> _Description of the task_
How many lines of the entries contain the string "pose", with case counting? Reply with the number alone.

Multi-view geometry data

****************

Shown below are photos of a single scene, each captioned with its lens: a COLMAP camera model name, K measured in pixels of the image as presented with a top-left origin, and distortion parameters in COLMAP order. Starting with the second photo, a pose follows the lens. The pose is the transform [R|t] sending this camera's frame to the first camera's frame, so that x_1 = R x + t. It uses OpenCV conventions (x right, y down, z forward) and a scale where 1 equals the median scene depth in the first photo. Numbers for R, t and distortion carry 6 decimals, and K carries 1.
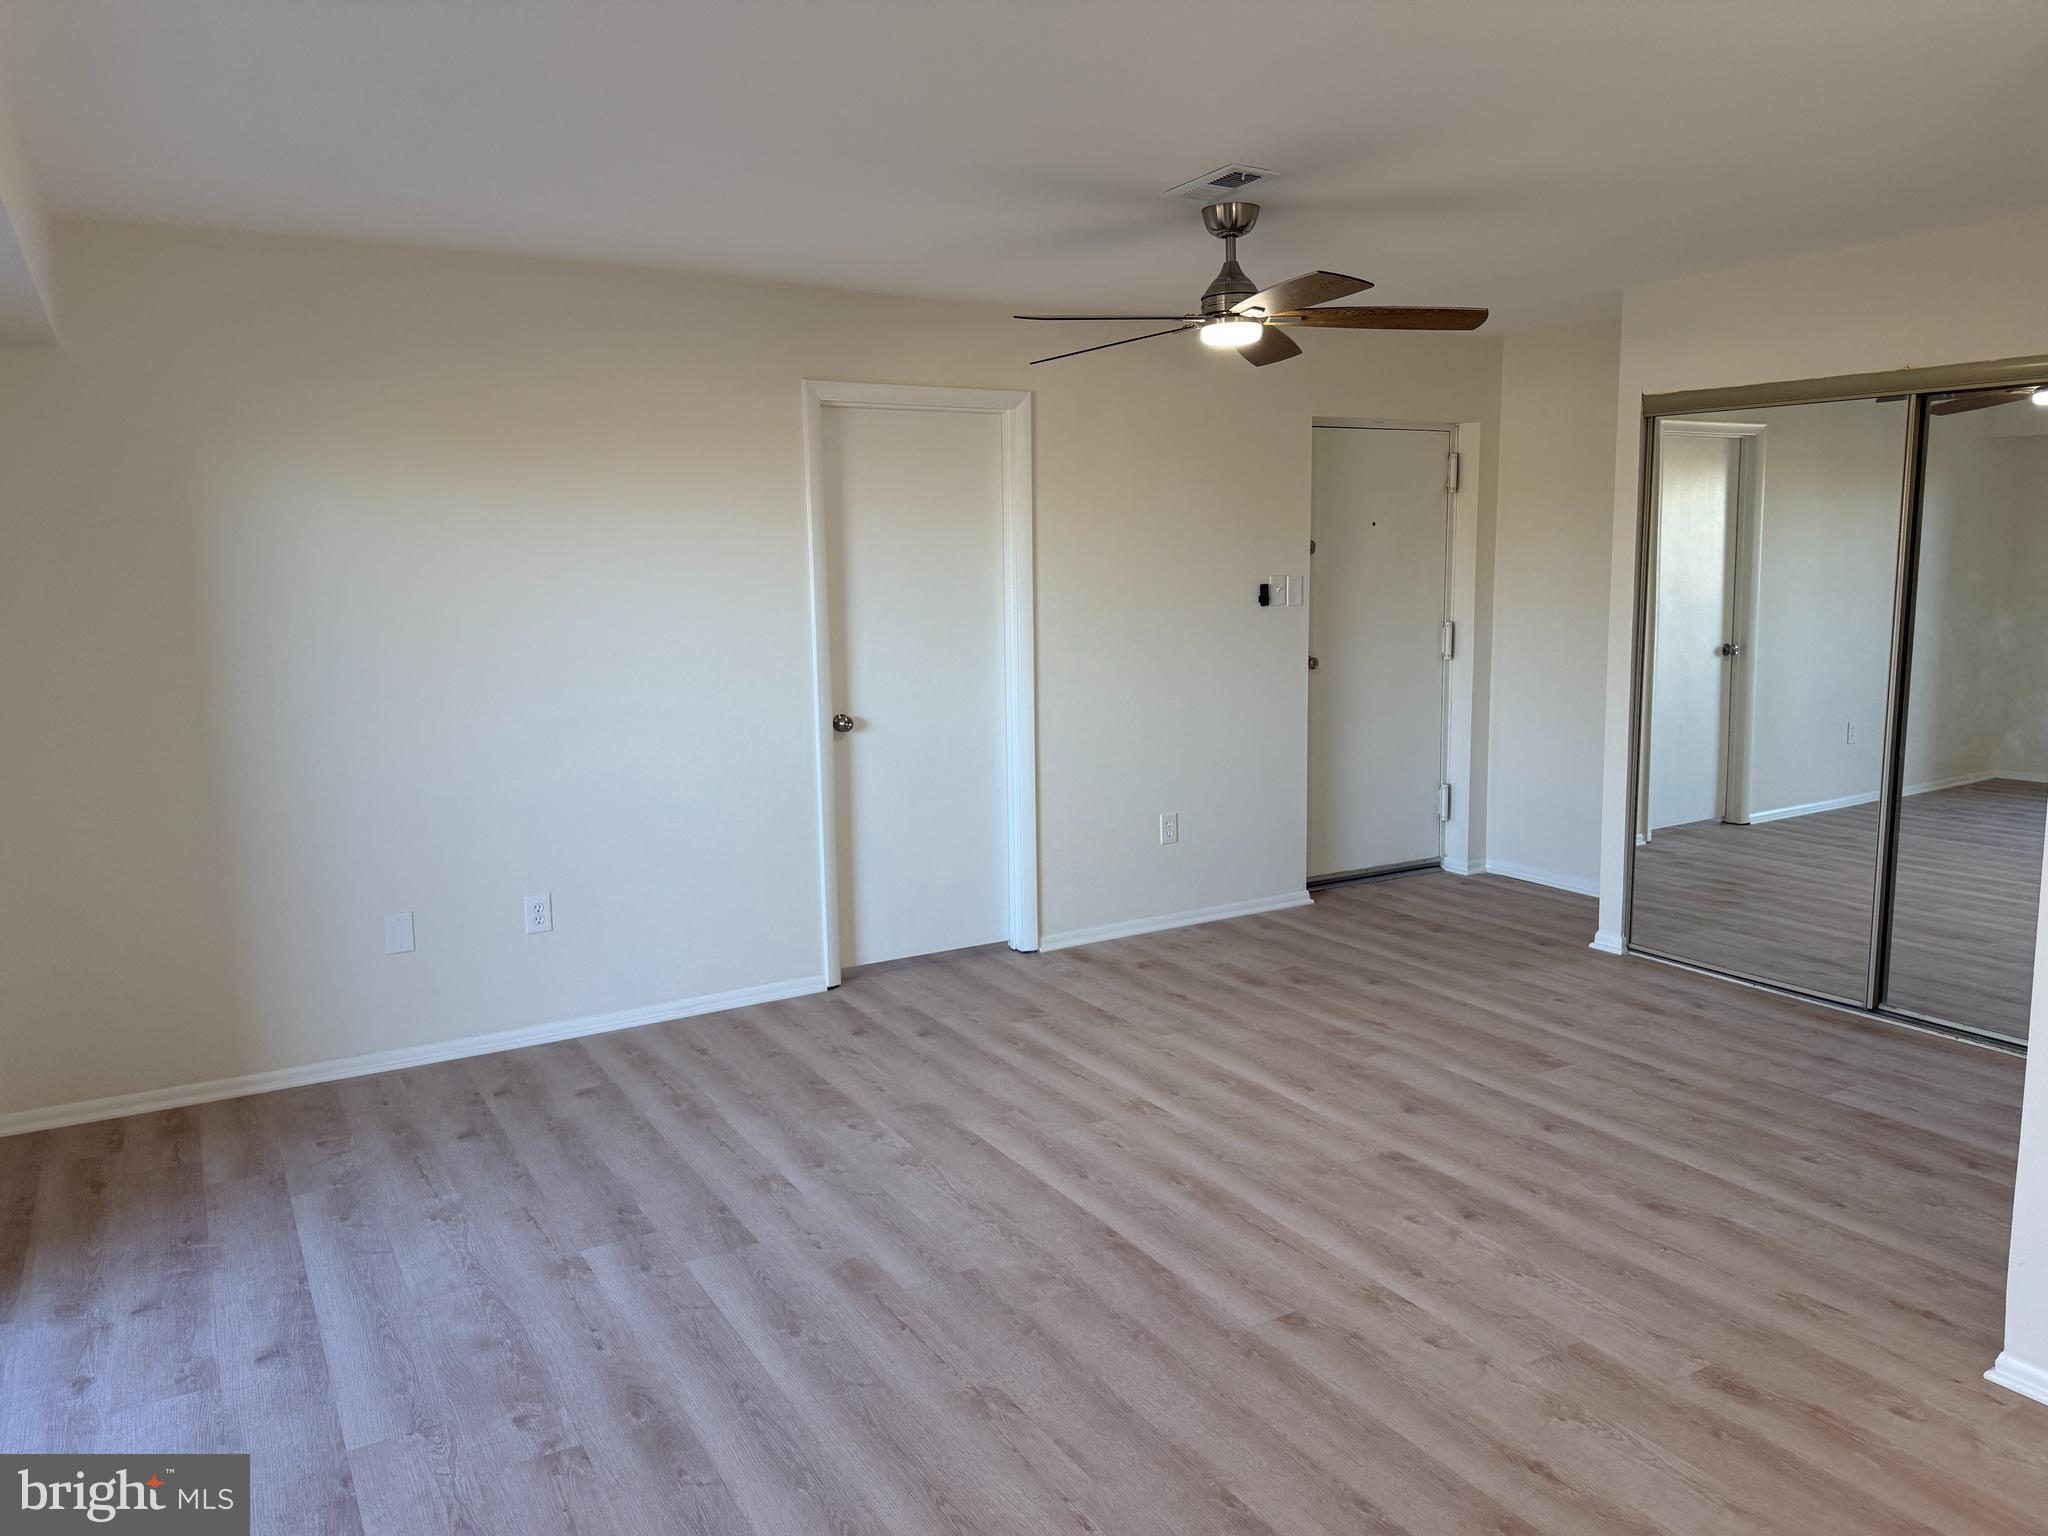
lens RADIAL K [[1466.6, 0, 1025.2], [0, 1466.6, 760.4], [0, 0, 1]] dist [0.071295, -0.105063]
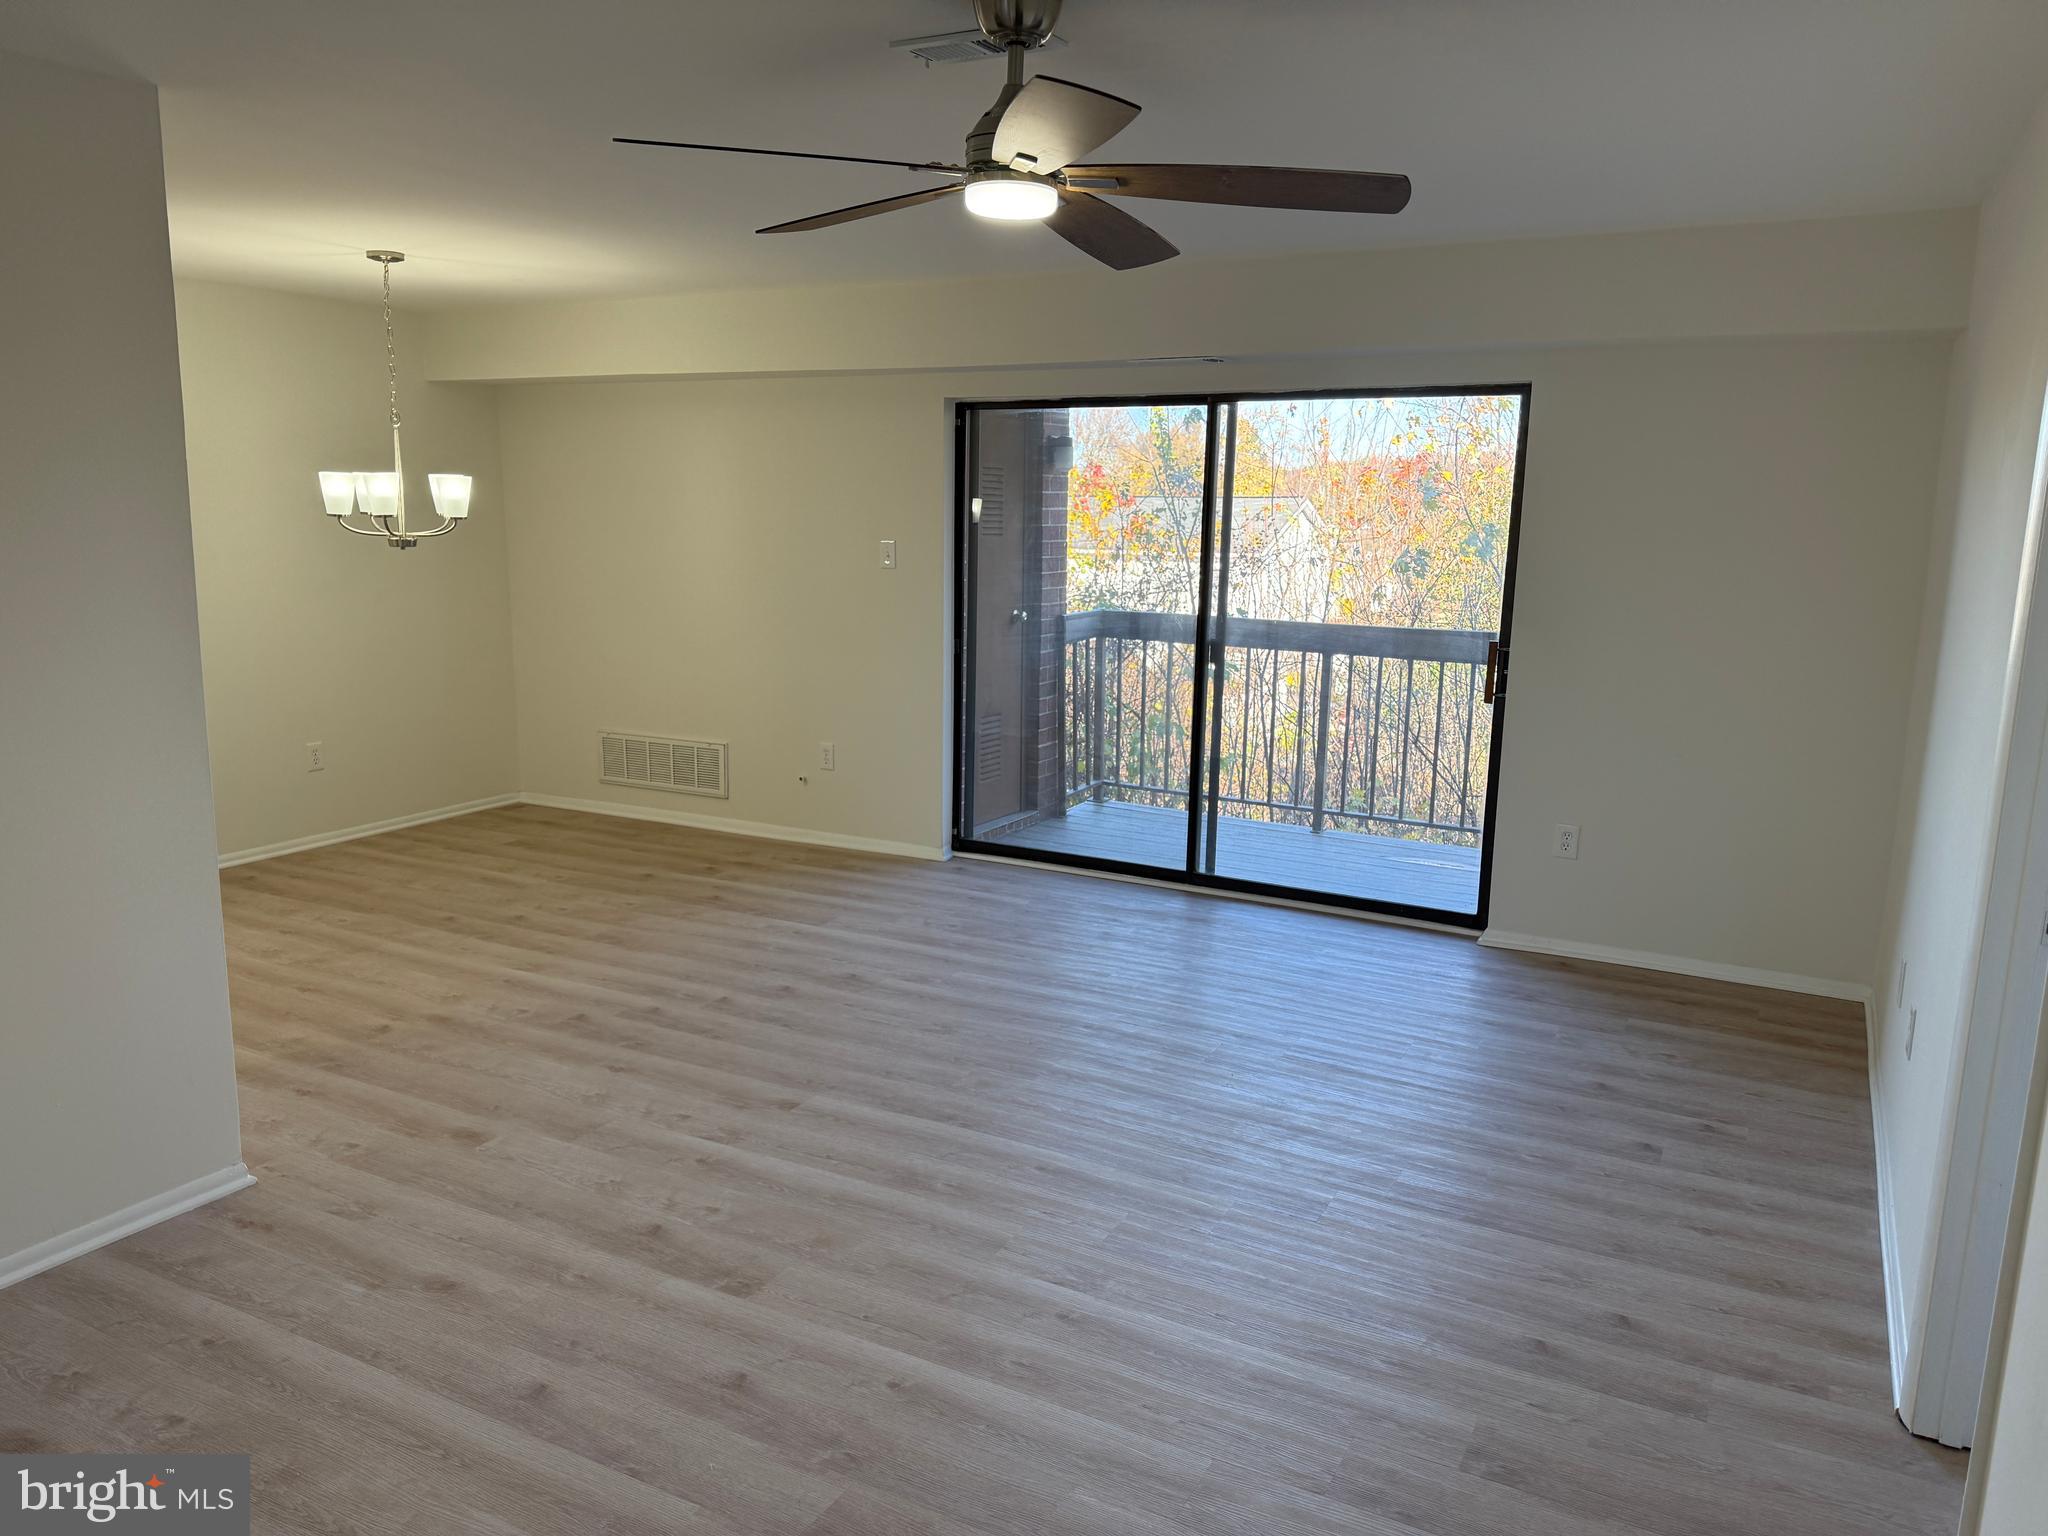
lens RADIAL K [[1436.8, 0, 1019.2], [0, 1436.8, 770.1], [0, 0, 1]] dist [0.172333, -0.326975]
pose [[-0.865506, 0.096291, -0.491555, 0.544886], [-0.070270, 0.948302, 0.309492, -0.291797], [0.495944, 0.302409, -0.813995, 1.837924]]
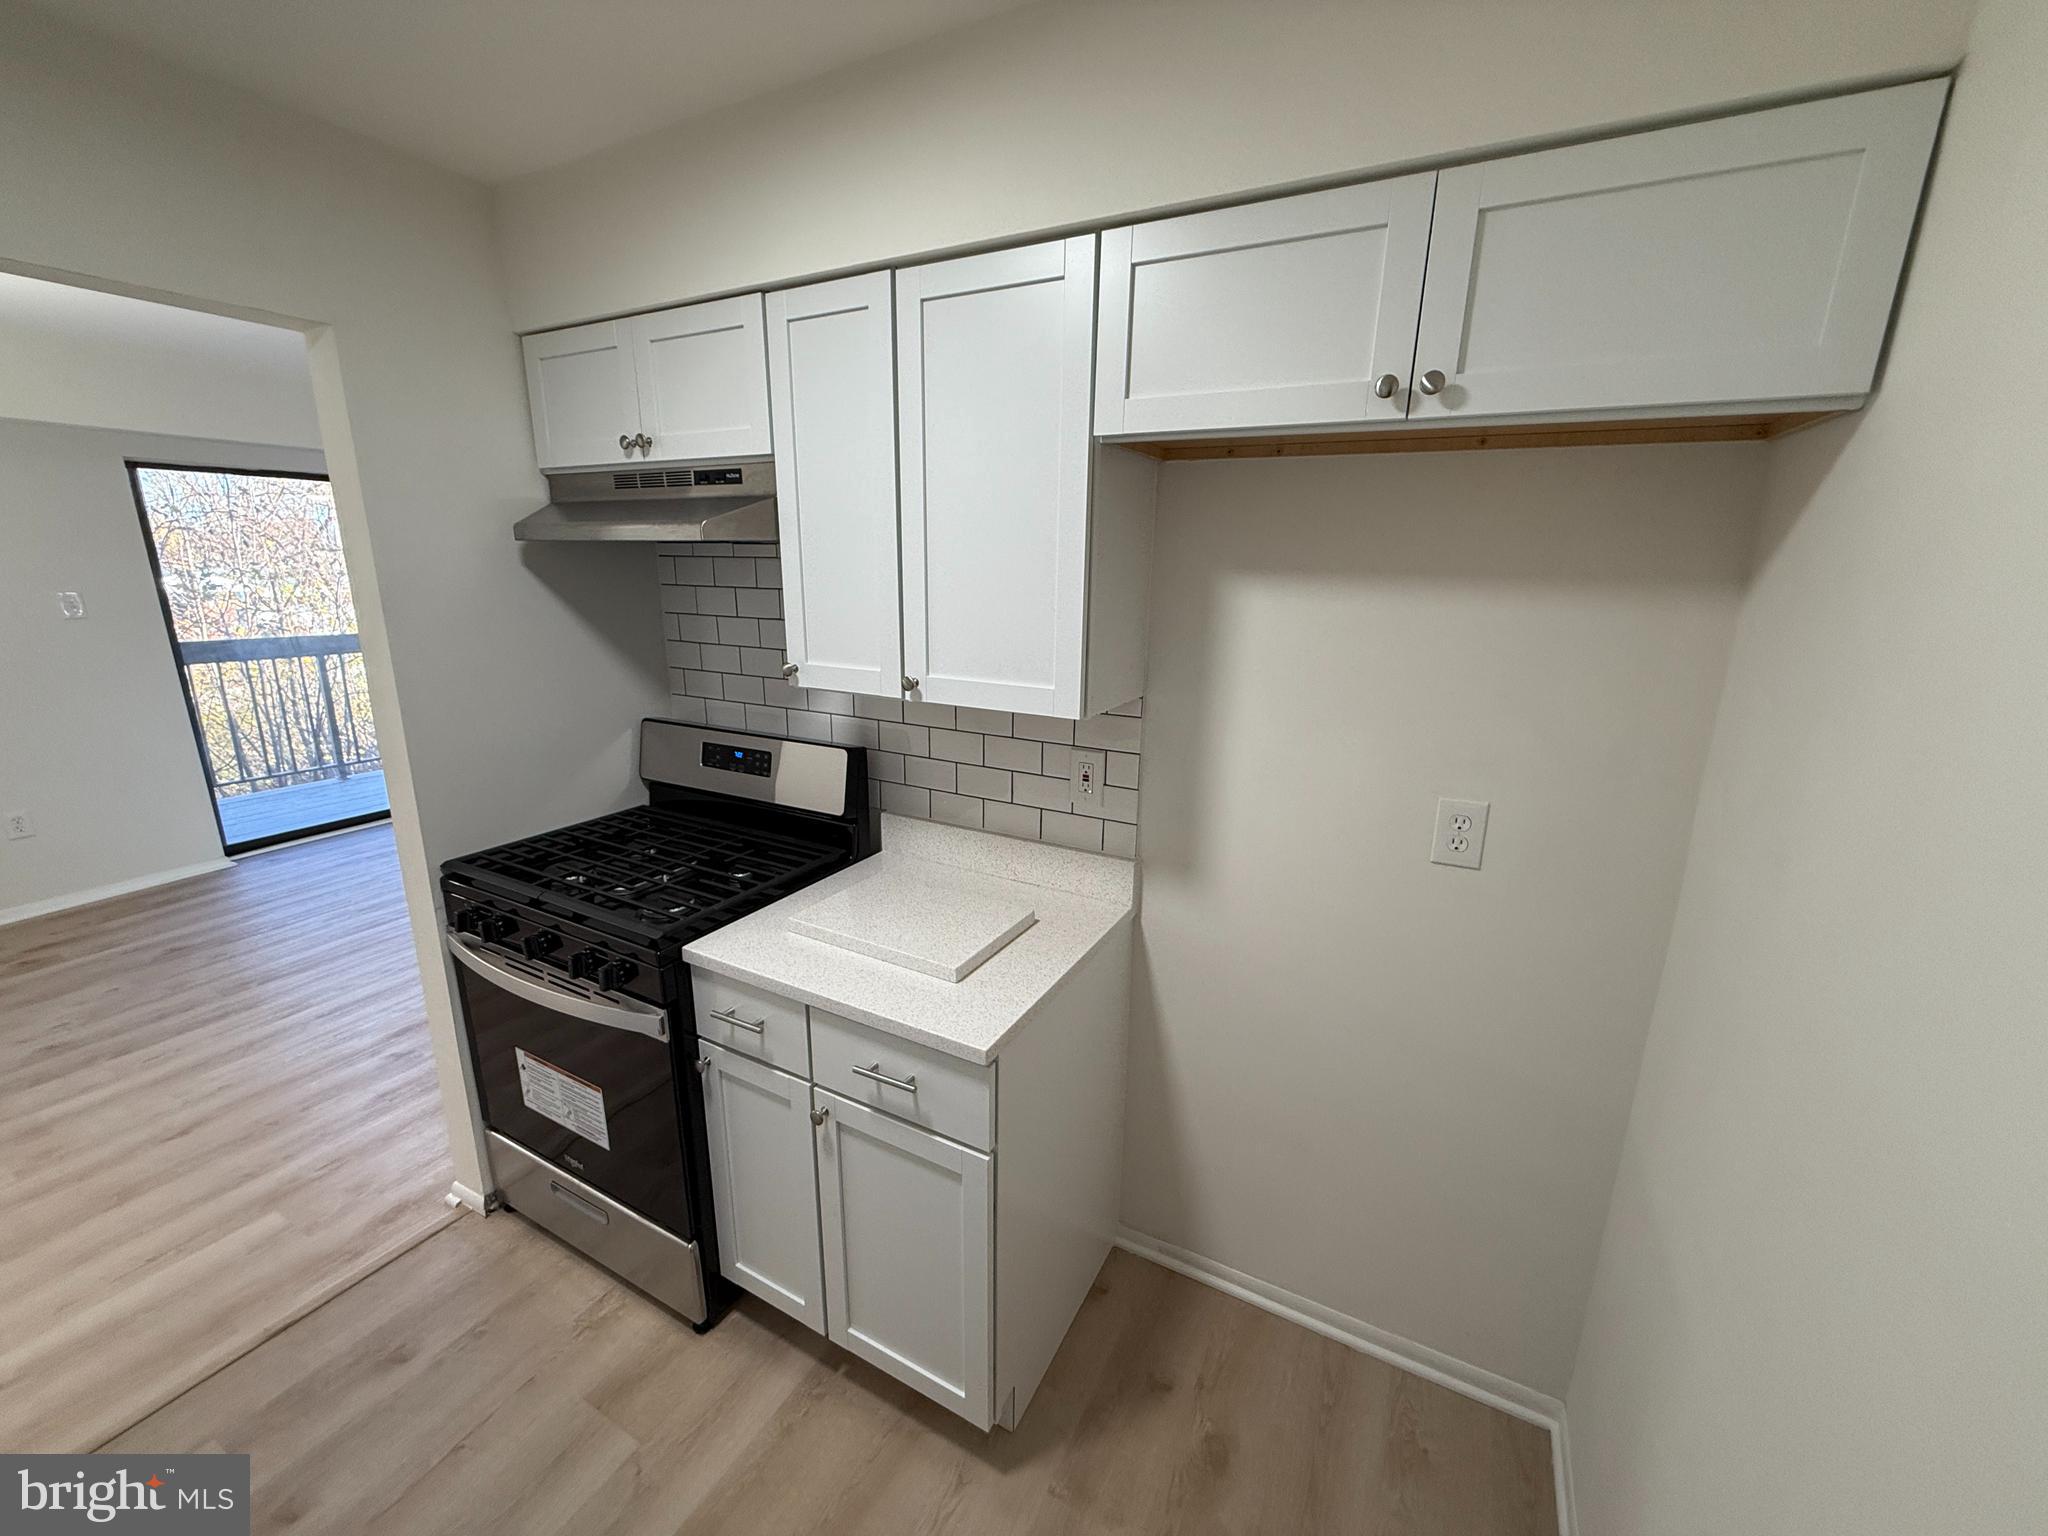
lens RADIAL K [[814.6, 0, 1018.4], [0, 814.6, 768.1], [0, 0, 1]] dist [0.000162, -0.000426]
pose [[0.508859, 0.235328, -0.828060, 1.335450], [-0.144038, 0.971624, 0.187614, -0.138919], [0.848714, 0.023803, 0.528316, 0.629826]]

****************

> _Response to this exercise_
3